Gaza (KABARIN) - Tragedi kembali melanda Jalur Gaza. Dalam 24 jam terakhir, sebanyak 155 jenazah warga Palestina dibawa ke berbagai rumah sakit di wilayah tersebut. Menurut laporan sejumlah sumber medis pada Jumat (10/10), dari jumlah itu 135 jenazah ditemukan di bawah puing-puing bangunan yang hancur akibat serangan udara Israel.
Padahal, gencatan senjata antara Hamas dan Israel baru saja disepakati sehari sebelumnya.

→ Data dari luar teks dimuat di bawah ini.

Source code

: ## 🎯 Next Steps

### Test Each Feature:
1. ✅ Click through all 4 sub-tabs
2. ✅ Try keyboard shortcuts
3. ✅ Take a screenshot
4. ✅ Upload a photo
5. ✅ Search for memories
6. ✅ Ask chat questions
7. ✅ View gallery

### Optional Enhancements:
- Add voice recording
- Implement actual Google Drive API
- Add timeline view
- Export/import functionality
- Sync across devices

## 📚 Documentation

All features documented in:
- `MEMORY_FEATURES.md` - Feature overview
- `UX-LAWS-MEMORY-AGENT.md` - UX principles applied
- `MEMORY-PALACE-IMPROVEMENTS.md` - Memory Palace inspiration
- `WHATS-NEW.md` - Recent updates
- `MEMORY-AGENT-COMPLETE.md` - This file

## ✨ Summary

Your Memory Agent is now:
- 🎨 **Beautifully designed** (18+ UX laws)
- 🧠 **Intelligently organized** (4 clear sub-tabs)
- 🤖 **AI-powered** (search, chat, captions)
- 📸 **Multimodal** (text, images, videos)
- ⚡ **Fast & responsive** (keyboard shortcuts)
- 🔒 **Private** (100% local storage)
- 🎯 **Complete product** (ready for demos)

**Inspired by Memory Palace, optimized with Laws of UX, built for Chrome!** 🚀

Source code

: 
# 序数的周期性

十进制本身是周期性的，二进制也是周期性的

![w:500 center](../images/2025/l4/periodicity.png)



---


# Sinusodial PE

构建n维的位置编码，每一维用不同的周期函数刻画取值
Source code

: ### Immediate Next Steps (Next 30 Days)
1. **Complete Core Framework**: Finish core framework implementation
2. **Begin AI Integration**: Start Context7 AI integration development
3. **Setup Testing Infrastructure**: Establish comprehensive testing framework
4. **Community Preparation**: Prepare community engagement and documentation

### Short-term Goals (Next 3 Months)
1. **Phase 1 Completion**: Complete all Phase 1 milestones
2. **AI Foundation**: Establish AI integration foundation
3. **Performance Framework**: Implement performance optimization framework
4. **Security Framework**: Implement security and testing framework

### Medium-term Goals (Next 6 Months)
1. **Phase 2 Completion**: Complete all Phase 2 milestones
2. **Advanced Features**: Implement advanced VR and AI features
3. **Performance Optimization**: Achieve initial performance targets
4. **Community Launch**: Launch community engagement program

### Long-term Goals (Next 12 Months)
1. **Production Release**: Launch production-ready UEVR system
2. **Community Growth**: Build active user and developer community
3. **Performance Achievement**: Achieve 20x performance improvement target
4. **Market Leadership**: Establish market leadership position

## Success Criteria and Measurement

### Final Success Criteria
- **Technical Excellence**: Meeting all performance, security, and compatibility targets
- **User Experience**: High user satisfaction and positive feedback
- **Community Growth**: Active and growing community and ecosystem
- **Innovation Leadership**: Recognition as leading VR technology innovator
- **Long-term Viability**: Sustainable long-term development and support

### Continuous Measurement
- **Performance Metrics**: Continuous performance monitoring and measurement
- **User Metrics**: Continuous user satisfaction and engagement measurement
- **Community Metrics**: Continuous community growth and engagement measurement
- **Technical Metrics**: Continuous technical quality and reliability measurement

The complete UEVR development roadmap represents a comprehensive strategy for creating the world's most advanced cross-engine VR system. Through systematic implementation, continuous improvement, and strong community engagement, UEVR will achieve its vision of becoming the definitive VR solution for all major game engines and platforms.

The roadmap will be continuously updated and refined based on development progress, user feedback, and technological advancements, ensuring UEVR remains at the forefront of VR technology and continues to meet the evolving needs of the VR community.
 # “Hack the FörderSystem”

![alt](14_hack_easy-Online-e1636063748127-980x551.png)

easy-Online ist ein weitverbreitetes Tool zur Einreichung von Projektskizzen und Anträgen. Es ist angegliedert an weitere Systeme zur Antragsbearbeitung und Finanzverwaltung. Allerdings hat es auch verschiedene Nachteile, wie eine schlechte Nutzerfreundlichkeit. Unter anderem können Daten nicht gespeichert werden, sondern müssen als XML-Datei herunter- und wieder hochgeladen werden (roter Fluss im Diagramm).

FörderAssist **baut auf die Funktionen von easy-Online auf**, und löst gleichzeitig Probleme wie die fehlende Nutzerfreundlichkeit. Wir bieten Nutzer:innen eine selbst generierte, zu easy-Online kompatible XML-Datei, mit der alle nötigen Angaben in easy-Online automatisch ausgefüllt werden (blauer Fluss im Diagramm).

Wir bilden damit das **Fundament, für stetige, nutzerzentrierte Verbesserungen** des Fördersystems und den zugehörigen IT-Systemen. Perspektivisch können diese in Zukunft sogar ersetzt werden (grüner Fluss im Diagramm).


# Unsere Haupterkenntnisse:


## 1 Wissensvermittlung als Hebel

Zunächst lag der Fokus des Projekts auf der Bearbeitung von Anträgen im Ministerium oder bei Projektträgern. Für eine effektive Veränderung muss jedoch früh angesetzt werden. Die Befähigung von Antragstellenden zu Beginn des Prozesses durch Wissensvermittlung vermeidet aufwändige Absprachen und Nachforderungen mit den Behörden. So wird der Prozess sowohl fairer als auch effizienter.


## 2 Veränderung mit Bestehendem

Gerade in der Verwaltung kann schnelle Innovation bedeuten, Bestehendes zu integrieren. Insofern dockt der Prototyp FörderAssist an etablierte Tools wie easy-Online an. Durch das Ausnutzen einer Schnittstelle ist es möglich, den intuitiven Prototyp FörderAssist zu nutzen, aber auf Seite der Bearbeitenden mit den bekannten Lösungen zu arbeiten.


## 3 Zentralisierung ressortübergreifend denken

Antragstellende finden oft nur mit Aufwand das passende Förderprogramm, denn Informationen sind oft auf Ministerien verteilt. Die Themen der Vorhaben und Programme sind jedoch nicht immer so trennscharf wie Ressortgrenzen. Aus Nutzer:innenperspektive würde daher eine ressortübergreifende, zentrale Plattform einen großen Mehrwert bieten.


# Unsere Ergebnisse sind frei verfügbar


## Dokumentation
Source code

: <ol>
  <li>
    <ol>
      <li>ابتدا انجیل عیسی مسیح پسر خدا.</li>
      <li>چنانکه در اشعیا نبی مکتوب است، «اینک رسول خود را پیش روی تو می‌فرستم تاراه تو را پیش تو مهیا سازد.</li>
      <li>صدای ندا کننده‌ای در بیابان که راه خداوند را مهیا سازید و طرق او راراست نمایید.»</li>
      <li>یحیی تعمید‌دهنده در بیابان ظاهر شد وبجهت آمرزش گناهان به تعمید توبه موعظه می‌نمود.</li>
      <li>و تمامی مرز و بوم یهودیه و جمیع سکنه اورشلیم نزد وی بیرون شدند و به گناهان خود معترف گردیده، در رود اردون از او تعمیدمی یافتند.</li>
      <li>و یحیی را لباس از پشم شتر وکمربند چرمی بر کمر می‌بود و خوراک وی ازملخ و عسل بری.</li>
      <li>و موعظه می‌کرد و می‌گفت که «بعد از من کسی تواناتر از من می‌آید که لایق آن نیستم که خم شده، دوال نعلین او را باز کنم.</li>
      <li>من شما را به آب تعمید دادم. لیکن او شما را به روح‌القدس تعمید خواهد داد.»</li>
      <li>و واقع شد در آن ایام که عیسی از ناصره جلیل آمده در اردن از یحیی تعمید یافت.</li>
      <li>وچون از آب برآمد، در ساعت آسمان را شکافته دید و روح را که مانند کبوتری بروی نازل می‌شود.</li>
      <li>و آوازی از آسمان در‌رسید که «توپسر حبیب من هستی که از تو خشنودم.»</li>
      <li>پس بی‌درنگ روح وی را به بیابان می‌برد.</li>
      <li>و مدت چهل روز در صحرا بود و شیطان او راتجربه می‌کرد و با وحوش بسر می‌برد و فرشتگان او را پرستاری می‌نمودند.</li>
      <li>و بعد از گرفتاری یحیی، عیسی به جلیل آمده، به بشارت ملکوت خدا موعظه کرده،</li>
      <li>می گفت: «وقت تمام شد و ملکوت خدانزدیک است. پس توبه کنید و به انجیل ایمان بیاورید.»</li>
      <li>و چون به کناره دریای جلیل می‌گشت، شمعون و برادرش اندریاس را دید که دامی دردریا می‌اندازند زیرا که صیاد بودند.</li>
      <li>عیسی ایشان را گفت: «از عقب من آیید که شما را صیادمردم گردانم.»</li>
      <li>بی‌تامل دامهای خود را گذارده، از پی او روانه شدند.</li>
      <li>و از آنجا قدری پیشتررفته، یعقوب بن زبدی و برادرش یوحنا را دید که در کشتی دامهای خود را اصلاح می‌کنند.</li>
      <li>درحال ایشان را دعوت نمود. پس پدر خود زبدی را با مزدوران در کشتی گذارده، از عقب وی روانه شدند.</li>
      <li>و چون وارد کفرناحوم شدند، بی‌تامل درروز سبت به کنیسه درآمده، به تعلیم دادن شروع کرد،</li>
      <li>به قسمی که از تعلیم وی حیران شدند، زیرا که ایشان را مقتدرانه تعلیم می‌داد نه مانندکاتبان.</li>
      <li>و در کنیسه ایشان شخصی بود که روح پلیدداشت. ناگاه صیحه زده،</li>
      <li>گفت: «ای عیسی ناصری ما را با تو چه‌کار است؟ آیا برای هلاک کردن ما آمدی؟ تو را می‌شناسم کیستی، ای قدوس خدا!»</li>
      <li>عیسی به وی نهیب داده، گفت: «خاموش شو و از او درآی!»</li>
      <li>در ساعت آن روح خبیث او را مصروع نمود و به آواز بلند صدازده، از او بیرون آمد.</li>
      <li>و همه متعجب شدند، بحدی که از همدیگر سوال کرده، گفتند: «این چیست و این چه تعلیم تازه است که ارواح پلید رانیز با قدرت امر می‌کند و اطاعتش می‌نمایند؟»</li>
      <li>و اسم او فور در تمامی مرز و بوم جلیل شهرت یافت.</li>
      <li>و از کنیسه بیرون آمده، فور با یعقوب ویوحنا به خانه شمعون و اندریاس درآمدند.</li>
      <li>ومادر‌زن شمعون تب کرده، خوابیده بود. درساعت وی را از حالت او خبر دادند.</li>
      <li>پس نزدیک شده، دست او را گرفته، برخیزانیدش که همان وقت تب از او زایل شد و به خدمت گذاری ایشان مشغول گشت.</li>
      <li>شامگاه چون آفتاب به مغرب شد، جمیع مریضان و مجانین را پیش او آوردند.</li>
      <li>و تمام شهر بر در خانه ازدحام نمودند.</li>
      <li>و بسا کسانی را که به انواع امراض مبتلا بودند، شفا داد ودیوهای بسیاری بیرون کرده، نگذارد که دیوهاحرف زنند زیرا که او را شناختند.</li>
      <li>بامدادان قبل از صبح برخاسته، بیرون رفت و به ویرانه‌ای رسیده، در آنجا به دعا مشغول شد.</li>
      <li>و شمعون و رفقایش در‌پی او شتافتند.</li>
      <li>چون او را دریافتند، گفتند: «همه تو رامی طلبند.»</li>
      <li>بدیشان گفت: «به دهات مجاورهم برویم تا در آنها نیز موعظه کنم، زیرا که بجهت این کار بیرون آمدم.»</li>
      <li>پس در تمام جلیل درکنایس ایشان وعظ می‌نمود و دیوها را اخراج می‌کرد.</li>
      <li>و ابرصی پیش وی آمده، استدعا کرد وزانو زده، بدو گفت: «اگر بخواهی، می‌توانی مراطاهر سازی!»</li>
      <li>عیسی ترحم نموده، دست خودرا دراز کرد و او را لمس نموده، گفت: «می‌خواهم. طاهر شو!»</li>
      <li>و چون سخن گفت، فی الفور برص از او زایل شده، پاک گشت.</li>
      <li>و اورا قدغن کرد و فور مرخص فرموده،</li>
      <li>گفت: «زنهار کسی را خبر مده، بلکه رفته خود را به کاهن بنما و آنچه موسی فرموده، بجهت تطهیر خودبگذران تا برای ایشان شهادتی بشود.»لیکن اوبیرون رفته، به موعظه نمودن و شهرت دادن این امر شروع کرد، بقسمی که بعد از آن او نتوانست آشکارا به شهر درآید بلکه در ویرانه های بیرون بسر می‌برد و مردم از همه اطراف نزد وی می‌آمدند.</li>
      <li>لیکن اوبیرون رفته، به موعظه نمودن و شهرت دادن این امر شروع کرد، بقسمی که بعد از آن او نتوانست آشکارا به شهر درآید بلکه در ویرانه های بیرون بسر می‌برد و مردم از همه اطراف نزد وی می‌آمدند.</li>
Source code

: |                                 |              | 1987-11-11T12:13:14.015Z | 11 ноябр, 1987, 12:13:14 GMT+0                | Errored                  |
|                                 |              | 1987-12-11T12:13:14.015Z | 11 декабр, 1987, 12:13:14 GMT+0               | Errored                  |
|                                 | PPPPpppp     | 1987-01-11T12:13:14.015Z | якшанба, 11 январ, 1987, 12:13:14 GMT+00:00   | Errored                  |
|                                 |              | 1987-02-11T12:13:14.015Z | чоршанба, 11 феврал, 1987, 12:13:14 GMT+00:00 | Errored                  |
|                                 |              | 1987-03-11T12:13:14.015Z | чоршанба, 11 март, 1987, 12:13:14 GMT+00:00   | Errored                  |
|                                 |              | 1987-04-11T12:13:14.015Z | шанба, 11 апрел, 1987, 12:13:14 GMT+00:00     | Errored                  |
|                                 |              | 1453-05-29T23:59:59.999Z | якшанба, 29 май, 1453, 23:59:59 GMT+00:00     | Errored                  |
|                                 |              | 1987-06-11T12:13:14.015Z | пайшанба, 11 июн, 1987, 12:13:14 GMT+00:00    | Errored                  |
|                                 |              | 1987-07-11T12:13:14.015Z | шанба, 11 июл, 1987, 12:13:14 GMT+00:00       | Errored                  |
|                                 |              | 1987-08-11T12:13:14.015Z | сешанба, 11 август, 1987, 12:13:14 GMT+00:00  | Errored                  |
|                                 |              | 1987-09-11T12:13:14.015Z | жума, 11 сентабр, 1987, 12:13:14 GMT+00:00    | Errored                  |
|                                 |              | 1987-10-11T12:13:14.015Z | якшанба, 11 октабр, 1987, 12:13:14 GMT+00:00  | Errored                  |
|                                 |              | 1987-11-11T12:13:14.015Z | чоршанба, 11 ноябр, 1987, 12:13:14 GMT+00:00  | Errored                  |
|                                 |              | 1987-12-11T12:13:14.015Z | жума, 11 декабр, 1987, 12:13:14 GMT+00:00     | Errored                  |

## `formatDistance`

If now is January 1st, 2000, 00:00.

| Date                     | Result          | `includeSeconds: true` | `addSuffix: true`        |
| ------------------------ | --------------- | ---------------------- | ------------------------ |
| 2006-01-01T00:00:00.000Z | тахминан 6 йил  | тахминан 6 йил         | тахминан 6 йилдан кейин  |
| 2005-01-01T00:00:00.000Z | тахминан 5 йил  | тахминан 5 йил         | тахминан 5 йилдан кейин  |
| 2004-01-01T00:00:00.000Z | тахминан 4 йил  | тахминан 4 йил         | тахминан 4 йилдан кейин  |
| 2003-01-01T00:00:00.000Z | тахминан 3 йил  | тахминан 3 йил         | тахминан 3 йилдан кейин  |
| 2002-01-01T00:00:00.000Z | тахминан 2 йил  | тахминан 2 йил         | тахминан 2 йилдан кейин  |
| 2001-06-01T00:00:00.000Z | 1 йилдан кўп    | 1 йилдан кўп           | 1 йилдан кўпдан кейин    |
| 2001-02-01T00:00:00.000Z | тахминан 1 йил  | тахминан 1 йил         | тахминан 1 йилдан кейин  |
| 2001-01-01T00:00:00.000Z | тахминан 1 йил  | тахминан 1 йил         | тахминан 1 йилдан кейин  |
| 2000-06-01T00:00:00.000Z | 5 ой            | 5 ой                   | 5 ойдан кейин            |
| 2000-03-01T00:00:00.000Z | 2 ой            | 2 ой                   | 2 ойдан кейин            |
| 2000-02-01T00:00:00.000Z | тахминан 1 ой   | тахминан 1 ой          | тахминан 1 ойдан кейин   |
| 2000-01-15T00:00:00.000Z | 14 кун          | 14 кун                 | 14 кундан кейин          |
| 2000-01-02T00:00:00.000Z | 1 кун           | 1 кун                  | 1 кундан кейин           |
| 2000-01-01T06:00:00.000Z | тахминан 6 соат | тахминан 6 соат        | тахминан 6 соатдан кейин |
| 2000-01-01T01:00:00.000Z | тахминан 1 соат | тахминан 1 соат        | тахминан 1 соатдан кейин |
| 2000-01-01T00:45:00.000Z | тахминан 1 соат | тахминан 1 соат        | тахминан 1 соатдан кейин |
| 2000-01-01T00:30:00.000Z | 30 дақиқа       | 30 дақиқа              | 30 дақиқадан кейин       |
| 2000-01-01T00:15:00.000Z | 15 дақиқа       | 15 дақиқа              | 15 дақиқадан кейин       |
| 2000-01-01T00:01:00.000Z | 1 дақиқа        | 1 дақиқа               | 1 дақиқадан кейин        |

Tapi sayangnya, serangan udara Israel masih terus berlanjut di hampir seluruh Gaza.
Dari laporan yang sama, 19 warga Palestina tewas dalam serangan terbaru yang masih berlangsung, sementara satu orang lainnya meninggal akibat luka dari serangan sebelumnya.
Salah satu serangan paling mematikan terjadi ketika pesawat tempur Israel menghantam rumah milik keluarga Ghabboun di selatan Kota Gaza, menewaskan 16 orang. Serangan lain di selatan Kota Khan Younis juga menewaskan dua warga Palestina.
Rumah sakit di seluruh Gaza kini kewalahan menerima gelombang korban jiwa. Rinciannya: 43 jenazah dibawa ke RS Al-Shifa, 60 ke RS Al-Ahli Baptist di Kota Gaza, 4 ke RS Al-Awda di Nuseirat, 16 ke RS Al-Aqsa Martyrs di Deir al-Balah, dan 32 ke RS Nasser di Khan Younis.
Padahal, sehari sebelumnya, pada Kamis (9/10), Israel telah menyetujui kesepakatan gencatan senjata yang diusulkan oleh Presiden Amerika Serikat Donald Trump. Kesepakatan itu mencakup penghentian semua serangan, penarikan pasukan Israel dari Gaza, pemberian akses bantuan kemanusiaan, serta pertukaran tahanan.
Namun, fakta di lapangan menunjukkan hal sebaliknya. Serangan masih terjadi di berbagai titik Gaza, menimbulkan pertanyaan besar soal komitmen Israel terhadap kesepakatan damai tersebut.
Sejak perang dimulai pada Oktober 2023, konflik di Gaza sudah menewaskan lebih dari 67.000 warga Palestina dan melukai sekitar 170.000 orang lainnya. Mayoritas korban adalah anak-anak dan perempuan.
Selain korban jiwa, kehancuran besar-besaran juga terjadi di seluruh Gaza. Ribuan rumah rata dengan tanah, infrastruktur publik hancur, dan ratusan ribu warga kini terpaksa mengungsi tanpa kepastian kapan perdamaian benar-benar akan tiba.